#### DATA TO PROCESS:

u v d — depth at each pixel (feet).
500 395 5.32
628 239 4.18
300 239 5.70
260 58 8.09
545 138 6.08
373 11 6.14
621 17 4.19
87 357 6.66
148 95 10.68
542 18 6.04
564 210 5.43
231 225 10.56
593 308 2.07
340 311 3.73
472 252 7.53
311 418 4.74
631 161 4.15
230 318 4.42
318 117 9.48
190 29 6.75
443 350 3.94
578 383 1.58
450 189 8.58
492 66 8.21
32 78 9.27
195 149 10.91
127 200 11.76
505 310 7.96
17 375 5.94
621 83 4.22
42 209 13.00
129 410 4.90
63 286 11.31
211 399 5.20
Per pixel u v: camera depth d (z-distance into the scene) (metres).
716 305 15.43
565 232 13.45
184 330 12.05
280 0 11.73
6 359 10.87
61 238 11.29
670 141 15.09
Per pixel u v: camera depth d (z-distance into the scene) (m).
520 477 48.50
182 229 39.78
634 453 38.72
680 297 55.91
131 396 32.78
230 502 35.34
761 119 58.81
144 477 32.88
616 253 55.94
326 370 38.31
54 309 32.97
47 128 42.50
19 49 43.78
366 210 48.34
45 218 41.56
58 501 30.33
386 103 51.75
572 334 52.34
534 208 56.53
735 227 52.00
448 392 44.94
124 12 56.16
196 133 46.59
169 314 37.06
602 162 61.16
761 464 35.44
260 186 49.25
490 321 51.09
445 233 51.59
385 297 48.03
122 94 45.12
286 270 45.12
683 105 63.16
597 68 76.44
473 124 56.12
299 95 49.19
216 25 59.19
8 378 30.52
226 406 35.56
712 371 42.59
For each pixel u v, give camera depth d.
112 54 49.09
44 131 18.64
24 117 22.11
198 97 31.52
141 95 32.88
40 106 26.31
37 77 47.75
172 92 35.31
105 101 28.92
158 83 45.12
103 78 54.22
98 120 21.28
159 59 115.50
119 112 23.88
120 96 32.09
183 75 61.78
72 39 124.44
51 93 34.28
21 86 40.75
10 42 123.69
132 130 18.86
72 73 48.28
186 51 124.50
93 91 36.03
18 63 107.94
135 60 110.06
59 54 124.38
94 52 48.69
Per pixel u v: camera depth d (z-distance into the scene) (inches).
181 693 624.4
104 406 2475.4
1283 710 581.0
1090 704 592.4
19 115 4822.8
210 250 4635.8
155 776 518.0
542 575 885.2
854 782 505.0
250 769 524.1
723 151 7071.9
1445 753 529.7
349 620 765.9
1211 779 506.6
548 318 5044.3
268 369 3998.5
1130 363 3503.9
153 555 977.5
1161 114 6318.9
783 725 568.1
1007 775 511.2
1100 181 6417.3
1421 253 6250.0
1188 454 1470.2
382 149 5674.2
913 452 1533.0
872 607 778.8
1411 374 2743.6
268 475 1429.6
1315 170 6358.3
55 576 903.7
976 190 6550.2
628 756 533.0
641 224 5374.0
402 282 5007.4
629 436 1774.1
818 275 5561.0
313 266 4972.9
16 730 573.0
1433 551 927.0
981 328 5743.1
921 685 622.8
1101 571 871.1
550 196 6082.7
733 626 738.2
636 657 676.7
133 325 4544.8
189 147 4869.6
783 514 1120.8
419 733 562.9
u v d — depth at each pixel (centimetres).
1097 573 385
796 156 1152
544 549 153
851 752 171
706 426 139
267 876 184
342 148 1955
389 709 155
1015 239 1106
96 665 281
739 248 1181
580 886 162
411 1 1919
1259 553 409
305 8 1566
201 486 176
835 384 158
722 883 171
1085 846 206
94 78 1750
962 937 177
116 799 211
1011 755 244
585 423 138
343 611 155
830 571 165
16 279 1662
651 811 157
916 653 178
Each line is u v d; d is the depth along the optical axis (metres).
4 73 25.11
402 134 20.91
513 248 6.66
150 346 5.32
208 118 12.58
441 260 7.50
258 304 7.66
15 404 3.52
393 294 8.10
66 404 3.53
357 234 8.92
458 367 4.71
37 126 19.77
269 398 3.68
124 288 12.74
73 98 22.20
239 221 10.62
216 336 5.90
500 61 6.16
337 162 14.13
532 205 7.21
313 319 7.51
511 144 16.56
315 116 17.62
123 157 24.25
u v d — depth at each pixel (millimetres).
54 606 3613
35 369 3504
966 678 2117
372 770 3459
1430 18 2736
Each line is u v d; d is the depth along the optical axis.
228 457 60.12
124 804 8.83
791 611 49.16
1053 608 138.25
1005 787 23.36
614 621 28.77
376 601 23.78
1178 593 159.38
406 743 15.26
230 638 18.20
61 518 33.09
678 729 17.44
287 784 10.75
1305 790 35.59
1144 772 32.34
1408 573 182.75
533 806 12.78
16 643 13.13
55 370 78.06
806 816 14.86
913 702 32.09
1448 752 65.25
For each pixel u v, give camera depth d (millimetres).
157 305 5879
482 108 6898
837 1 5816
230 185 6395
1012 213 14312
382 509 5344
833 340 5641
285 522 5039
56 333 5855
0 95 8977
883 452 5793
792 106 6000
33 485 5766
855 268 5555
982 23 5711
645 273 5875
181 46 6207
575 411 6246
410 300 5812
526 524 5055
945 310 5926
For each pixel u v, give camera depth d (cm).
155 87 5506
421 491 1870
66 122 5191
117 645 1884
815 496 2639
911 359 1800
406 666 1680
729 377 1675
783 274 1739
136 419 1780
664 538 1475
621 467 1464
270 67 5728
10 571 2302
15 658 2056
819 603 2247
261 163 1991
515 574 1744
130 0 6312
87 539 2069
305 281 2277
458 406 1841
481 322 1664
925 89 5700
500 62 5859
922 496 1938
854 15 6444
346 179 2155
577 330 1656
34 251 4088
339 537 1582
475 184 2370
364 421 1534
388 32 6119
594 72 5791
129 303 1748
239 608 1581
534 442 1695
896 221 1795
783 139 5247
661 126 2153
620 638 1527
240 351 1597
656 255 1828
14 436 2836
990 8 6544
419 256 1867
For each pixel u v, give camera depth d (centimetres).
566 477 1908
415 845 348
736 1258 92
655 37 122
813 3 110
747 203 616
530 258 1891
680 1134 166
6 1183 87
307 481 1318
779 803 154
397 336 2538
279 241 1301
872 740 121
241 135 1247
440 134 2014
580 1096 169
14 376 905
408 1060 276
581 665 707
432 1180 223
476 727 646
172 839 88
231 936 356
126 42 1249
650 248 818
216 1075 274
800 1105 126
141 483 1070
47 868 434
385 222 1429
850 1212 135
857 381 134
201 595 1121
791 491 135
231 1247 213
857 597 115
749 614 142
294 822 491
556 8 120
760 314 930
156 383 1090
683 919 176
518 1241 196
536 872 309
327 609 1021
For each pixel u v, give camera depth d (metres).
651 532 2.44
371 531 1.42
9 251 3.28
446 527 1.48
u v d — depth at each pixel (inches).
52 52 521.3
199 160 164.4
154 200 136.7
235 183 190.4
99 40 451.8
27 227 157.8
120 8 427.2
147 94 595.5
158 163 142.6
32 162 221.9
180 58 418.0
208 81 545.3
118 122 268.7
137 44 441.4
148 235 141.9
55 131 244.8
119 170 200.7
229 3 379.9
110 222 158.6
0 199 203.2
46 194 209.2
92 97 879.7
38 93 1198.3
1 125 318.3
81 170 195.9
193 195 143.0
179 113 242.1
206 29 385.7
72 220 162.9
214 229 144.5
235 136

#### WHAT YOU NEED TO DO:
Reproduce the records word for word.

#### PROBLEM SOLUTION:
u v d — depth at each pixel (feet).
500 395 5.32
628 239 4.18
300 239 5.70
260 58 8.09
545 138 6.08
373 11 6.14
621 17 4.19
87 357 6.66
148 95 10.68
542 18 6.04
564 210 5.43
231 225 10.56
593 308 2.07
340 311 3.73
472 252 7.53
311 418 4.74
631 161 4.15
230 318 4.42
318 117 9.48
190 29 6.75
443 350 3.94
578 383 1.58
450 189 8.58
492 66 8.21
32 78 9.27
195 149 10.91
127 200 11.76
505 310 7.96
17 375 5.94
621 83 4.22
42 209 13.00
129 410 4.90
63 286 11.31
211 399 5.20
Per pixel u v: camera depth d (z-distance into the scene) (metres).
716 305 15.43
565 232 13.45
184 330 12.05
280 0 11.73
6 359 10.87
61 238 11.29
670 141 15.09
Per pixel u v: camera depth d (z-distance into the scene) (m).
520 477 48.50
182 229 39.78
634 453 38.72
680 297 55.91
131 396 32.78
230 502 35.34
761 119 58.81
144 477 32.88
616 253 55.94
326 370 38.31
54 309 32.97
47 128 42.50
19 49 43.78
366 210 48.34
45 218 41.56
58 501 30.33
386 103 51.75
572 334 52.34
534 208 56.53
735 227 52.00
448 392 44.94
124 12 56.16
196 133 46.59
169 314 37.06
602 162 61.16
761 464 35.44
260 186 49.25
490 321 51.09
445 233 51.59
385 297 48.03
122 94 45.12
286 270 45.12
683 105 63.16
597 68 76.44
473 124 56.12
299 95 49.19
216 25 59.19
8 378 30.52
226 406 35.56
712 371 42.59
For each pixel u v, give camera depth d.
112 54 49.09
44 131 18.64
24 117 22.11
198 97 31.52
141 95 32.88
40 106 26.31
37 77 47.75
172 92 35.31
105 101 28.92
158 83 45.12
103 78 54.22
98 120 21.28
159 59 115.50
119 112 23.88
120 96 32.09
183 75 61.78
72 39 124.44
51 93 34.28
21 86 40.75
10 42 123.69
132 130 18.86
72 73 48.28
186 51 124.50
93 91 36.03
18 63 107.94
135 60 110.06
59 54 124.38
94 52 48.69
Per pixel u v: camera depth d (z-distance into the scene) (inches).
181 693 624.4
104 406 2475.4
1283 710 581.0
1090 704 592.4
19 115 4822.8
210 250 4635.8
155 776 518.0
542 575 885.2
854 782 505.0
250 769 524.1
723 151 7071.9
1445 753 529.7
349 620 765.9
1211 779 506.6
548 318 5044.3
268 369 3998.5
1130 363 3503.9
153 555 977.5
1161 114 6318.9
783 725 568.1
1007 775 511.2
1100 181 6417.3
1421 253 6250.0
1188 454 1470.2
382 149 5674.2
913 452 1533.0
872 607 778.8
1411 374 2743.6
268 475 1429.6
1315 170 6358.3
55 576 903.7
976 190 6550.2
628 756 533.0
641 224 5374.0
402 282 5007.4
629 436 1774.1
818 275 5561.0
313 266 4972.9
16 730 573.0
1433 551 927.0
981 328 5743.1
921 685 622.8
1101 571 871.1
550 196 6082.7
733 626 738.2
636 657 676.7
133 325 4544.8
189 147 4869.6
783 514 1120.8
419 733 562.9
u v d — depth at each pixel (centimetres).
1097 573 385
796 156 1152
544 549 153
851 752 171
706 426 139
267 876 184
342 148 1955
389 709 155
1015 239 1106
96 665 281
739 248 1181
580 886 162
411 1 1919
1259 553 409
305 8 1566
201 486 176
835 384 158
722 883 171
1085 846 206
94 78 1750
962 937 177
116 799 211
1011 755 244
585 423 138
343 611 155
830 571 165
16 279 1662
651 811 157
916 653 178
Each line is u v d; d is the depth along the optical axis (metres).
4 73 25.11
402 134 20.91
513 248 6.66
150 346 5.32
208 118 12.58
441 260 7.50
258 304 7.66
15 404 3.52
393 294 8.10
66 404 3.53
357 234 8.92
458 367 4.71
37 126 19.77
269 398 3.68
124 288 12.74
73 98 22.20
239 221 10.62
216 336 5.90
500 61 6.16
337 162 14.13
532 205 7.21
313 319 7.51
511 144 16.56
315 116 17.62
123 157 24.25
u v d — depth at each pixel (millimetres).
54 606 3613
35 369 3504
966 678 2117
372 770 3459
1430 18 2736
Each line is u v d; d is the depth along the optical axis.
228 457 60.12
124 804 8.83
791 611 49.16
1053 608 138.25
1005 787 23.36
614 621 28.77
376 601 23.78
1178 593 159.38
406 743 15.26
230 638 18.20
61 518 33.09
678 729 17.44
287 784 10.75
1305 790 35.59
1144 772 32.34
1408 573 182.75
533 806 12.78
16 643 13.13
55 370 78.06
806 816 14.86
913 702 32.09
1448 752 65.25
For each pixel u v, give camera depth d (millimetres).
157 305 5879
482 108 6898
837 1 5816
230 185 6395
1012 213 14312
382 509 5344
833 340 5641
285 522 5039
56 333 5855
0 95 8977
883 452 5793
792 106 6000
33 485 5766
855 268 5555
982 23 5711
645 273 5875
181 46 6207
575 411 6246
410 300 5812
526 524 5055
945 310 5926
For each pixel u v, give camera depth d (cm).
155 87 5506
421 491 1870
66 122 5191
117 645 1884
815 496 2639
911 359 1800
406 666 1680
729 377 1675
783 274 1739
136 419 1780
664 538 1475
621 467 1464
270 67 5728
10 571 2302
15 658 2056
819 603 2247
261 163 1991
515 574 1744
130 0 6312
87 539 2069
305 281 2277
458 406 1841
481 322 1664
925 89 5700
500 62 5859
922 496 1938
854 15 6444
346 179 2155
577 330 1656
34 251 4088
339 537 1582
475 184 2370
364 421 1534
388 32 6119
594 72 5791
129 303 1748
239 608 1581
534 442 1695
896 221 1795
783 139 5247
661 126 2153
620 638 1527
240 351 1597
656 255 1828
14 436 2836
990 8 6544
419 256 1867
For each pixel u v, give camera depth d (centimetres).
566 477 1908
415 845 348
736 1258 92
655 37 122
813 3 110
747 203 616
530 258 1891
680 1134 166
6 1183 87
307 481 1318
779 803 154
397 336 2538
279 241 1301
872 740 121
241 135 1247
440 134 2014
580 1096 169
14 376 905
408 1060 276
581 665 707
432 1180 223
476 727 646
172 839 88
231 936 356
126 42 1249
650 248 818
216 1075 274
800 1105 126
141 483 1070
47 868 434
385 222 1429
850 1212 135
857 381 134
201 595 1121
791 491 135
231 1247 213
857 597 115
749 614 142
294 822 491
556 8 120
760 314 930
156 383 1090
683 919 176
518 1241 196
536 872 309
327 609 1021
For each pixel u v, give camera depth d (metres).
651 532 2.44
371 531 1.42
9 251 3.28
446 527 1.48
u v d — depth at each pixel (inches).
52 52 521.3
199 160 164.4
154 200 136.7
235 183 190.4
99 40 451.8
27 227 157.8
120 8 427.2
147 94 595.5
158 163 142.6
32 162 221.9
180 58 418.0
208 81 545.3
118 122 268.7
137 44 441.4
148 235 141.9
55 131 244.8
119 170 200.7
229 3 379.9
110 222 158.6
0 199 203.2
46 194 209.2
92 97 879.7
38 93 1198.3
1 125 318.3
81 170 195.9
193 195 143.0
179 113 242.1
206 29 385.7
72 220 162.9
214 229 144.5
235 136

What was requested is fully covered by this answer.